EX-5.1 2 dex51.htm EXHIBIT 5.1 Exhibit 5.1

Exhibit 5.1

 

[Latham & Watkins Letterhead]

 

August 25, 2004

 

Varsity Group Inc.

1850 M Street, Suite 1150

Washington D.C. 20036

 

Ladies and Gentlemen:

 

In connection with the registration by Varsity Group Inc., a Delaware corporation (the “Company”), of 3,502,764 shares of common stock, par value $0.0001 per share (the “Shares”), issuable under the Company’s 1998 Stock Option Plan, as amended (the “Plan”), under the Securities Act of 1933, as amended, on Form S–8 filed with the Securities and Exchange Commission on August 25, 2004 (the “Registration Statement”), you have requested our opinion with respect to the matters set forth below.

 

In our capacity as your special counsel in connection with such registration, we are familiar with the proceedings taken and proposed to be taken by the Company in connection with the authorization, issuance and sale of the Shares.
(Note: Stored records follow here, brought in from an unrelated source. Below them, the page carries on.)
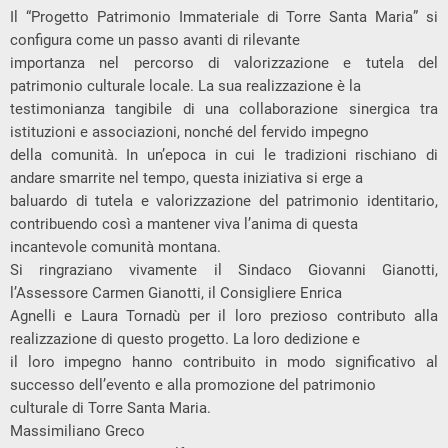
Il “Progetto Patrimonio Immateriale di Torre Santa Maria” si
configura come un passo avanti di rilevante
importanza nel percorso di valorizzazione e tutela del
patrimonio culturale locale. La sua realizzazione è la
testimonianza tangibile di una collaborazione sinergica tra
istituzioni e associazioni, nonché del fervido impegno
della comunità. In un’epoca in cui le tradizioni rischiano di
andare smarrite nel tempo, questa iniziativa si erge a
baluardo di tutela e valorizzazione del patrimonio identitario,
contribuendo così a mantener viva l’anima di questa
incantevole comunità montana.
Si ringraziano vivamente il Sindaco Giovanni Gianotti,
l’Assessore Carmen Gianotti, il Consigliere Enrica
Agnelli e Laura Tornadù per il loro prezioso contributo alla
realizzazione di questo progetto. La loro dedizione e
il loro impegno hanno contribuito in modo significativo al
successo dell’evento e alla promozione del patrimonio
culturale di Torre Santa Maria.
Massimiliano Greco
In addition, we have examined such matters of fact and questions of law as we have considered appropriate for purposes of this letter.

 

We are opining herein as to the effect on the subject transaction only of the General Corporation Law of the State of Delaware, and we express no opinion with respect to the applicability thereto, or the effect thereon, of any other laws.

 

Subject to the foregoing, it is our opinion that, as of the date hereof, the Shares have been duly authorized by all necessary corporate action of the Company, and, upon issuance, delivery and payment therefor in the manner contemplated by the Plan, will be validly issued, fully paid and nonassessable.

 

We consent to your filing this opinion as an exhibit to the Registration Statement.